» Task directions: Every line in the listing below from the one with "How about 1.4?, status: В" through the one with "#1280, status: 예정 -> 백로그" is to be reproduced exactly, both ends included; leave out the rest.

» Information provided:
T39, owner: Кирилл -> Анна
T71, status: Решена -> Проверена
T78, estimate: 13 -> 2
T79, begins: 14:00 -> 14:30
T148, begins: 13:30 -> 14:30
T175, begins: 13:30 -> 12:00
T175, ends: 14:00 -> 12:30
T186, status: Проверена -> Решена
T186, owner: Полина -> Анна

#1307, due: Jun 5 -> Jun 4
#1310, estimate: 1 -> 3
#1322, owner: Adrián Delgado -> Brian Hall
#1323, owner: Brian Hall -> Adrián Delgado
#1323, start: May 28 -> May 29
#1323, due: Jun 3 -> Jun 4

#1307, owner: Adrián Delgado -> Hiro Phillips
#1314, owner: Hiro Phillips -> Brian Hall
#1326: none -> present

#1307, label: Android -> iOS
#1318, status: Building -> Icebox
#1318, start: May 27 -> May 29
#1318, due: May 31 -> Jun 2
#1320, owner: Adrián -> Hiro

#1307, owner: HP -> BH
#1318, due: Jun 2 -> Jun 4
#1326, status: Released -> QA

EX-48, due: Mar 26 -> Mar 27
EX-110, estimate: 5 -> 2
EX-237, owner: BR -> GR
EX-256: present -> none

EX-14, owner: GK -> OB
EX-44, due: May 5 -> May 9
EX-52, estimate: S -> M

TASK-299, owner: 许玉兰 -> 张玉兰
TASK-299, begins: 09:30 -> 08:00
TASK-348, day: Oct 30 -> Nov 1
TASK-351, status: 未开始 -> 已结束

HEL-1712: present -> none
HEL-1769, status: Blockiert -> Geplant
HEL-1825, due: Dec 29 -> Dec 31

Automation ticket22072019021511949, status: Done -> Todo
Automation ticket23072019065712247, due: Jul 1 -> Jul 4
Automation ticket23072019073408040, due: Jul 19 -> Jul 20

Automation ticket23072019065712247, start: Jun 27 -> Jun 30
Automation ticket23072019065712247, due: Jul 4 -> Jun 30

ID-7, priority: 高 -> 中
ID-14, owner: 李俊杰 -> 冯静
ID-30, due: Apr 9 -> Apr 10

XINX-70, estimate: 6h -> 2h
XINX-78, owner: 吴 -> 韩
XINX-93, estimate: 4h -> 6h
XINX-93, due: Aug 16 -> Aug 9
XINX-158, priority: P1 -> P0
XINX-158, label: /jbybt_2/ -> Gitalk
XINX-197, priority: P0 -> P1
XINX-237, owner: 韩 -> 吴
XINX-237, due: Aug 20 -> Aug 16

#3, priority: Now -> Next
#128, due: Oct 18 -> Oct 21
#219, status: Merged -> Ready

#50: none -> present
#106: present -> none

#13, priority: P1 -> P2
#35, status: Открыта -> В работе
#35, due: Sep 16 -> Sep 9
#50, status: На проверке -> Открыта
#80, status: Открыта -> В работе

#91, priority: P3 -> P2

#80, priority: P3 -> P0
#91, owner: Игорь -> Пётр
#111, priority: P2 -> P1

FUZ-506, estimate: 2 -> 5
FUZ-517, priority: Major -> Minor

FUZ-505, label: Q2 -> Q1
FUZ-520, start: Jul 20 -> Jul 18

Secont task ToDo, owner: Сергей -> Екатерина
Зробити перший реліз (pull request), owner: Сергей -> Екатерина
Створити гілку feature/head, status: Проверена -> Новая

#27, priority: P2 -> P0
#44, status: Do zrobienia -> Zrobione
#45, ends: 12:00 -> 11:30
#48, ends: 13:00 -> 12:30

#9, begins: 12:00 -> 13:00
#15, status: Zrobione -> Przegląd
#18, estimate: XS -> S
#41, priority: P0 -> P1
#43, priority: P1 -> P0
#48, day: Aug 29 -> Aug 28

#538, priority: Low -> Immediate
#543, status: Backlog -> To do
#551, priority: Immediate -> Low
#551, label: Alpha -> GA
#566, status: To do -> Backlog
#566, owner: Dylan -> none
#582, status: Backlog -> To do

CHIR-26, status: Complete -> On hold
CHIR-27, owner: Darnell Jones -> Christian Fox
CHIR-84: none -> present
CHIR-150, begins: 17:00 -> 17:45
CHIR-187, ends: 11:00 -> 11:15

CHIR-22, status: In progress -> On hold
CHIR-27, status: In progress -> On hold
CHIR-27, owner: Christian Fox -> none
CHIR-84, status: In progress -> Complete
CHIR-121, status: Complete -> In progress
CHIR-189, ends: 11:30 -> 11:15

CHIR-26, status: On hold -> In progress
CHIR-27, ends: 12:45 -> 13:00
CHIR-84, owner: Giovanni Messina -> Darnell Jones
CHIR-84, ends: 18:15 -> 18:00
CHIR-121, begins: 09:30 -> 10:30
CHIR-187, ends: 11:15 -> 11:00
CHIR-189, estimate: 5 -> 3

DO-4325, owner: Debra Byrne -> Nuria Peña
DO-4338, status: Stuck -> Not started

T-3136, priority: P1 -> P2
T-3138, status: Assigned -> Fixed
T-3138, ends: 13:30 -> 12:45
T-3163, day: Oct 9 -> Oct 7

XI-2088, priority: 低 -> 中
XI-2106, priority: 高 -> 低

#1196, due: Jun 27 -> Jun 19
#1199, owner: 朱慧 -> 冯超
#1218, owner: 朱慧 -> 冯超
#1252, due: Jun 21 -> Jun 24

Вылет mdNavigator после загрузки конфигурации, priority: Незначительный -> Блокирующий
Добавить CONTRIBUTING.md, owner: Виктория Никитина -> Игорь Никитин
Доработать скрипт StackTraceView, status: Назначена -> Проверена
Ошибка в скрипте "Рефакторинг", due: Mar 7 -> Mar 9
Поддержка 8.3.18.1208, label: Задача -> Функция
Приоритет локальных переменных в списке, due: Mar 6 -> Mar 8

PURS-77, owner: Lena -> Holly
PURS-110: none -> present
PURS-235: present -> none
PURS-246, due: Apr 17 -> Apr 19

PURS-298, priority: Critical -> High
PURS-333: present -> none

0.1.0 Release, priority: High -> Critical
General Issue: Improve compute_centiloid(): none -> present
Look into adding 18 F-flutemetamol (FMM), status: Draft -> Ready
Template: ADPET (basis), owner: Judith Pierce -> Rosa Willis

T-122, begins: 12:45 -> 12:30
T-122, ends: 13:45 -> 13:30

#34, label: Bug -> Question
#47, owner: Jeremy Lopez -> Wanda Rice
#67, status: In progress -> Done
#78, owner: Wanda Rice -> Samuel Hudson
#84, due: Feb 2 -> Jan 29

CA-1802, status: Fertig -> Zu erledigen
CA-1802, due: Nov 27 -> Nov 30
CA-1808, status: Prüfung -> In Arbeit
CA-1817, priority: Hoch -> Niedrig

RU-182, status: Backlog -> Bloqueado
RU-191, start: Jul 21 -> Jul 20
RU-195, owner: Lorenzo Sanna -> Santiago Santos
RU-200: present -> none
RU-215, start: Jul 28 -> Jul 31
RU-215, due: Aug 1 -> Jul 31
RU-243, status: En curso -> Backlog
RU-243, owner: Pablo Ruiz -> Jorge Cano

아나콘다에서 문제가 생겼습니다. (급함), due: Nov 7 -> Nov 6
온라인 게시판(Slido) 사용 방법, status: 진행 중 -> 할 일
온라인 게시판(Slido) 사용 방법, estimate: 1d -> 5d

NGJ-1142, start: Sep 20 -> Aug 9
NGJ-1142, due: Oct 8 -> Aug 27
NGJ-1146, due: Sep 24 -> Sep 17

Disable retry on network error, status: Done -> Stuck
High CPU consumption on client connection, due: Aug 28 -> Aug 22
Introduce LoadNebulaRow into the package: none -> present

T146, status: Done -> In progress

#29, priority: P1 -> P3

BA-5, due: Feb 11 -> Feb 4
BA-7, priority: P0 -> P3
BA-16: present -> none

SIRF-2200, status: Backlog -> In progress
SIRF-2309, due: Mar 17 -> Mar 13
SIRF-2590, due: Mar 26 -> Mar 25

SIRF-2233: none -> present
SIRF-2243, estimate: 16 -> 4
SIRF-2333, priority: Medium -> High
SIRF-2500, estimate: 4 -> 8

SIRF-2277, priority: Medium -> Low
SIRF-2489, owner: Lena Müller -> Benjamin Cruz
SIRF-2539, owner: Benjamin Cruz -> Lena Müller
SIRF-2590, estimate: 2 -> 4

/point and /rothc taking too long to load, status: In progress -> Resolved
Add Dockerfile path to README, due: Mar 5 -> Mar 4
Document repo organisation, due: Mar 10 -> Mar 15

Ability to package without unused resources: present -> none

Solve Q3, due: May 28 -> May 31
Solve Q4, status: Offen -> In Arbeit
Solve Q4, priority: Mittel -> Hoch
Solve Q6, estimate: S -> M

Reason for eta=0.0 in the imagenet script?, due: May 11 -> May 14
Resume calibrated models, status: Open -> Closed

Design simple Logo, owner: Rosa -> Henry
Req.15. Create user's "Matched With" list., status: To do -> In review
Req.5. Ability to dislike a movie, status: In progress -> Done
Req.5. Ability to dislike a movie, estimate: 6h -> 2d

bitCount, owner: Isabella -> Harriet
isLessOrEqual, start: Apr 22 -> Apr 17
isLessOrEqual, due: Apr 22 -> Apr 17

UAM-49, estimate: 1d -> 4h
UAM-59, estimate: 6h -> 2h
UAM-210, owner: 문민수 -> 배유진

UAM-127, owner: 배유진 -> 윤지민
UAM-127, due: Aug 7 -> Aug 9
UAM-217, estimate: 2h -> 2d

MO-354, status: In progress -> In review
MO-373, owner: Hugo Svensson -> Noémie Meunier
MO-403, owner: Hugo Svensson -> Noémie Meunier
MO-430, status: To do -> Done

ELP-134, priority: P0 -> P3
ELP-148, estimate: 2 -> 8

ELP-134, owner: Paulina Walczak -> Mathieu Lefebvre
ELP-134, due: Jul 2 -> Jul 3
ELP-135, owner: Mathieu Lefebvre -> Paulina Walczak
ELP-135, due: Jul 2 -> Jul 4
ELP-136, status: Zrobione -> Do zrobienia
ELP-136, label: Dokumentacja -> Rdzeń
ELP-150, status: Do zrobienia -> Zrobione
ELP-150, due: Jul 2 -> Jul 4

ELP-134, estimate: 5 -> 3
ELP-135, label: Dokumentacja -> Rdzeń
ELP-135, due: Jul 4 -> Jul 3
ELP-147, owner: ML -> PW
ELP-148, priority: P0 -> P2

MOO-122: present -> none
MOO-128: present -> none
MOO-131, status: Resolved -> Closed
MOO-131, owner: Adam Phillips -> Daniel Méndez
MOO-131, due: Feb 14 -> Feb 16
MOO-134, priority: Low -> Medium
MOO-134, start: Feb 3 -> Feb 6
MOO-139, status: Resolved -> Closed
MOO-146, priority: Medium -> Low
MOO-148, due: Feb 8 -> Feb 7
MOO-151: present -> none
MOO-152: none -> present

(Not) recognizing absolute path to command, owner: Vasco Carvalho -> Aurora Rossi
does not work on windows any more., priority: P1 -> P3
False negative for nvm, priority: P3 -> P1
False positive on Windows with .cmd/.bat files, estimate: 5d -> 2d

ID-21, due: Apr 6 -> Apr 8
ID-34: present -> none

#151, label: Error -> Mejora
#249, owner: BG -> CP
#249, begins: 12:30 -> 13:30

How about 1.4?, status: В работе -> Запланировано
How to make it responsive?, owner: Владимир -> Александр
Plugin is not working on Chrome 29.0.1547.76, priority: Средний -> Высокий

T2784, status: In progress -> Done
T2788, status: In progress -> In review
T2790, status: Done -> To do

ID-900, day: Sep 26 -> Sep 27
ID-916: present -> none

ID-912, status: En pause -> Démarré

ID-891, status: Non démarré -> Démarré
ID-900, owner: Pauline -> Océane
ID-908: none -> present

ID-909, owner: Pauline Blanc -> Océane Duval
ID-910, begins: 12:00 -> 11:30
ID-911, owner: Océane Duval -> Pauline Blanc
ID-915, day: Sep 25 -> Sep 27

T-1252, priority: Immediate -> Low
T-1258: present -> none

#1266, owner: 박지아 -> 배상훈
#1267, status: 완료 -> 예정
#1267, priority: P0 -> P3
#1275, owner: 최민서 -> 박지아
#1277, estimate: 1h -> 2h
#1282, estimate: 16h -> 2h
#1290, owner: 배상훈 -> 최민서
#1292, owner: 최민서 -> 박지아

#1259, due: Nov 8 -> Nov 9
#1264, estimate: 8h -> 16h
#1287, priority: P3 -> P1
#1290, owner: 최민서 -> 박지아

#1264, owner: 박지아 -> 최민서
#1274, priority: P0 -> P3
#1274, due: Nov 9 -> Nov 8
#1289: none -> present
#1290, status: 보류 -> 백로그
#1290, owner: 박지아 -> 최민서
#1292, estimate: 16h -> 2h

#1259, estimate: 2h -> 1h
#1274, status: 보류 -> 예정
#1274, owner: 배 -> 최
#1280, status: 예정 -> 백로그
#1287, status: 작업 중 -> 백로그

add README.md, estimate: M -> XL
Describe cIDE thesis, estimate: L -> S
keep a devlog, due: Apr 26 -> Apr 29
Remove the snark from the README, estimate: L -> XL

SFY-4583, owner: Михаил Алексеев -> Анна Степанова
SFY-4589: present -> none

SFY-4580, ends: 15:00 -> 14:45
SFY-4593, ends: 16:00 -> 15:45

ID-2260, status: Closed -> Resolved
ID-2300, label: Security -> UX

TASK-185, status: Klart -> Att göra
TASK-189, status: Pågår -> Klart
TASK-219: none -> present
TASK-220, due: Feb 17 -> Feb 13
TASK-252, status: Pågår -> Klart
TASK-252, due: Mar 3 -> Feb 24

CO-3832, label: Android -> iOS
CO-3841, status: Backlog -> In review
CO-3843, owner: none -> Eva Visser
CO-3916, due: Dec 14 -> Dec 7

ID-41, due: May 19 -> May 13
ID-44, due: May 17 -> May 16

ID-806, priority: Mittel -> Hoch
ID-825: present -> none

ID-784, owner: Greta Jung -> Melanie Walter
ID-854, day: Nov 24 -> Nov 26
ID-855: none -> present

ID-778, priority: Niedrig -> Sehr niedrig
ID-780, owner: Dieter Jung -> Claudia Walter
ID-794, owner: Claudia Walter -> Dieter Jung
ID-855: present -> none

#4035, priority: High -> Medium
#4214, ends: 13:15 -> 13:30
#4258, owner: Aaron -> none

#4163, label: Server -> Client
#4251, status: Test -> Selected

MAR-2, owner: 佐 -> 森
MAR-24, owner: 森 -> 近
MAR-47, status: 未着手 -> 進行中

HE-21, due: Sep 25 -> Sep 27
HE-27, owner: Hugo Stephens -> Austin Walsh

» Response area:
How about 1.4?, status: В работе -> Запланировано
How to make it responsive?, owner: Владимир -> Александр
Plugin is not working on Chrome 29.0.1547.76, priority: Средний -> Высокий

T2784, status: In progress -> Done
T2788, status: In progress -> In review
T2790, status: Done -> To do

ID-900, day: Sep 26 -> Sep 27
ID-916: present -> none

ID-912, status: En pause -> Démarré

ID-891, status: Non démarré -> Démarré
ID-900, owner: Pauline -> Océane
ID-908: none -> present

ID-909, owner: Pauline Blanc -> Océane Duval
ID-910, begins: 12:00 -> 11:30
ID-911, owner: Océane Duval -> Pauline Blanc
ID-915, day: Sep 25 -> Sep 27

T-1252, priority: Immediate -> Low
T-1258: present -> none

#1266, owner: 박지아 -> 배상훈
#1267, status: 완료 -> 예정
#1267, priority: P0 -> P3
#1275, owner: 최민서 -> 박지아
#1277, estimate: 1h -> 2h
#1282, estimate: 16h -> 2h
#1290, owner: 배상훈 -> 최민서
#1292, owner: 최민서 -> 박지아

#1259, due: Nov 8 -> Nov 9
#1264, estimate: 8h -> 16h
#1287, priority: P3 -> P1
#1290, owner: 최민서 -> 박지아

#1264, owner: 박지아 -> 최민서
#1274, priority: P0 -> P3
#1274, due: Nov 9 -> Nov 8
#1289: none -> present
#1290, status: 보류 -> 백로그
#1290, owner: 박지아 -> 최민서
#1292, estimate: 16h -> 2h

#1259, estimate: 2h -> 1h
#1274, status: 보류 -> 예정
#1274, owner: 배 -> 최
#1280, status: 예정 -> 백로그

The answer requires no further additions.